By Steve Kelman

Blog archive

Thoughts coming off the 4th of July

steve kelman

As some of my Facebook friends are aware, I try to be conscientious about remembering the religious holidays and national days of places and faiths where I have a significant number of Facebook connections. So on the morning of the Fourth of July, not surprisingly, I posted a status update sending U.S. Facebook friends best wishes for the holiday. But I decided to add an additional twist, partly to see what kind of reaction, if any, it would get.

I posted that I was "wishing U.S. Facebook friends best wishes for the Fourth of July. Hope that non-U.S. Facebook friends will join Americans in celebrating: for all our (many) faults, the U.S. represents values of respect for people, freedom, democracy and opportunity that are important for people everywhere."

The post got a pretty large reaction, 89 likes. But what was more interesting, I think, was who liked the post:

  • 44 Americans
  • 41 non-Americans
  • 4 non-Americans currently living/studying/working in the U.S.

Think about this for a second. If I post a Facebook greeting for the national days of China, Mexico, Taiwan or Sweden, it is overwhelmingly Chinese, Mexicans, Taiwanese, or Swedes who "like" the greeting. Few Swedes like a post about China's national day, or vice versa. But it's not just us Americans who (not surprisingly) like ourselves. Others, or at least some others, like us too.
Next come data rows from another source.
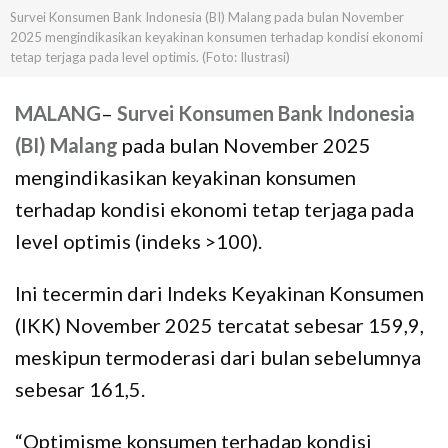
Survei Konsumen Bank Indonesia (BI) Malang pada bulan November
2025 mengindikasikan keyakinan konsumen terhadap kondisi ekonomi
tetap terjaga pada level optimis. (Foto: Ilustrasi)
MALANG
–
Survei Konsumen Bank Indonesia
(BI) Malang
pada bulan November 2025
mengindikasikan keyakinan konsumen
terhadap kondisi ekonomi tetap terjaga pada
level optimis (indeks >100).
Ini tecermin dari Indeks Keyakinan Konsumen
(IKK) November 2025 tercatat sebesar 159,9,
meskipun termoderasi dari bulan sebelumnya
sebesar 161,5.
“Optimisme konsumen terhadap kondisi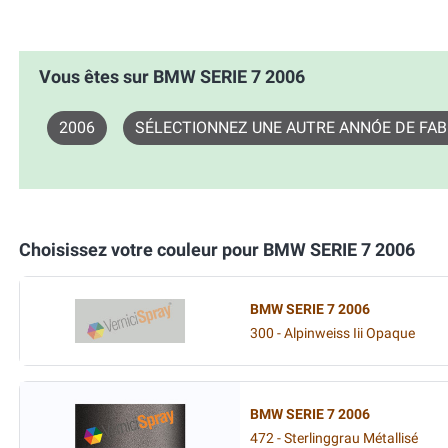
Vous êtes sur BMW SERIE 7 2006
2006
SÉLECTIONNEZ UNE AUTRE ANNÓE DE FAB
Choisissez votre couleur pour BMW SERIE 7 2006
BMW SERIE 7 2006
300 - Alpinweiss Iii Opaque
BMW SERIE 7 2006
472 - Sterlinggrau Métallisé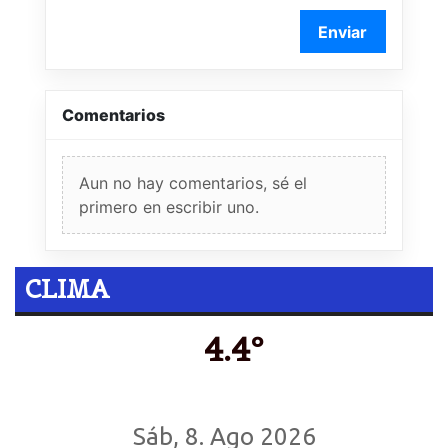
Enviar
Comentarios
Aun no hay comentarios, sé el
primero en escribir uno.
CLIMA
4.4º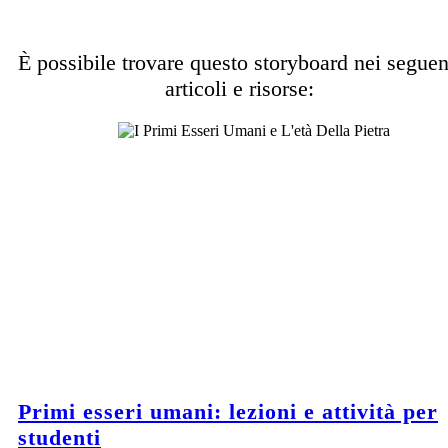
È possibile trovare questo storyboard nei seguen
articoli e risorse:
Primi esseri umani: lezioni e attività per
studenti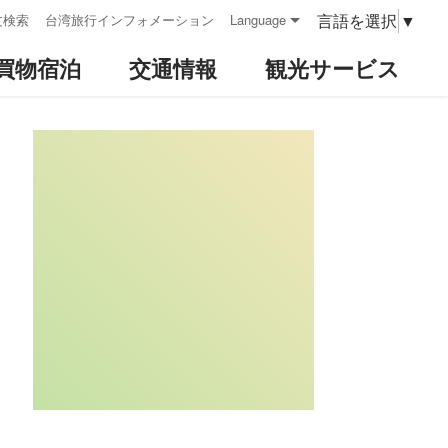
言語を選択
▼
文検索
台湾旅行インフォメーション
Language
買物宿泊
交通情報
観光サービス
:::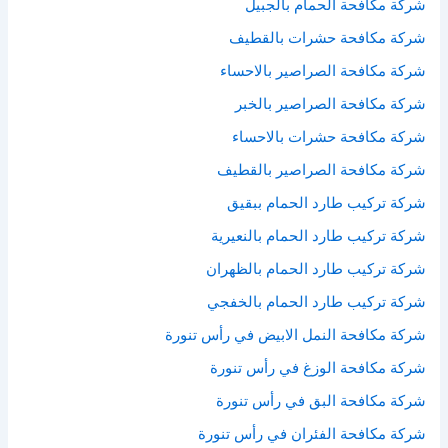
شركة مكافحة الحمام بالجبيل
شركة مكافحة حشرات بالقطيف
شركة مكافحة الصراصير بالاحساء
شركة مكافحة الصراصير بالخبر
شركة مكافحة حشرات بالاحساء
شركة مكافحة الصراصير بالقطيف
شركة تركيب طارد الحمام ببقيق
شركة تركيب طارد الحمام بالنعيرية
شركة تركيب طارد الحمام بالظهران
شركة تركيب طارد الحمام بالخفجي
شركة مكافحة النمل الابيض في رأس تنورة
شركة مكافحة الوزغ في رأس تنورة
شركة مكافحة البق في رأس تنورة
شركة مكافحة الفئران في رأس تنورة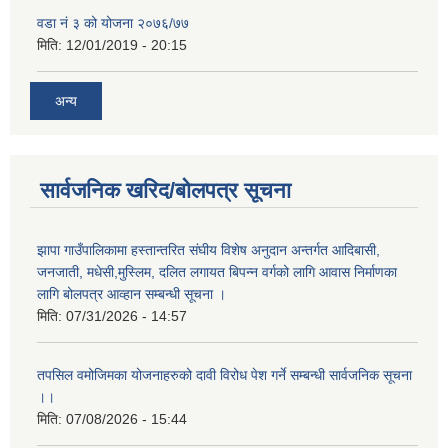
वडा नं ३ को योजना २०७६/७७
मिति:
12/01/2019 - 20:15
अन्य
सार्वजनिक खरिद/बोलपत्र सूचना
झापा गाउँपालिकामा हस्तान्तरित संघीय विशेष अनुदान अन्तर्गत आदिबासी,
जनजाती, मधेसी,मुस्लिम, दलित लगायत बिपन्न वर्गको लागि आवास निर्माणका
लागि बोलपत्र आव्हान सम्बन्धी सूचना ।
मिति:
07/31/2026 - 14:57
तपसिल वमोजिमका योजनाहरुको दावी विरोध पेश गर्ने सम्बन्धी सार्वजनिक सूचना
।।
मिति:
07/08/2026 - 15:44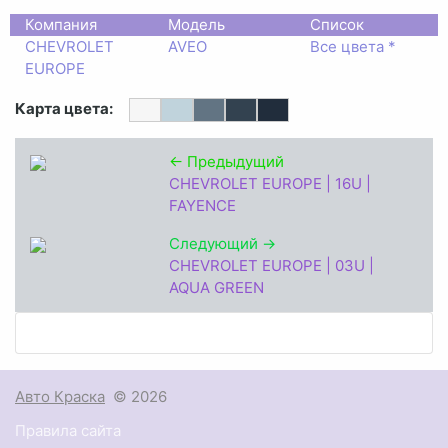
Компания
Модель
Список
CHEVROLET
AVEO
Все цвета *
EUROPE
Карта цвета:
← Предыдущий
CHEVROLET EUROPE | 16U |
FAYENCE
Следующий →
CHEVROLET EUROPE | 03U |
AQUA GREEN
Авто Краска
© 2026
Правила сайта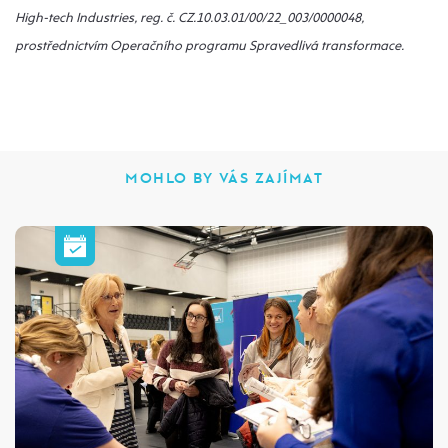
High-tech Industries, reg. č. CZ.10.03.01/00/22_003/0000048,
prostřednictvím Operačního programu Spravedlivá transformace.
MOHLO BY VÁS ZAJÍMAT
It's not too hard to find reasons why people from other countries might not like us. People in the United States are killed in mass shootings with horrible frequency. Our political system is mired in gridlock. We get involved in a lot of wars. And, of course, we are rich and powerful, which can evoke jealousy.

But we have something going for us, which is an idea. As one of the "likers" of my Facebook greeting, a Mexican, wrote: "I congratulate all the American friends, and generally to modern democracies, inspired by the independence of the United States of America (the independence of 1776, the foundation of freedoms in the world); these countries have promoted development of freedom, equality and democracy. Congratulations on the 4th of July."

I'm going to put it very abstractly -- the American idea is about respect for the worth of people, the idea that all are precious and all should have a chance to make something of ourselves. It is an idea that is very far from realization in many, many parts of the world -- and indeed, it is realized imperfectly here inside the U.S. as well. But it is still an idea that inspires and that lies behind the many around the world who wish us, and the United States, well.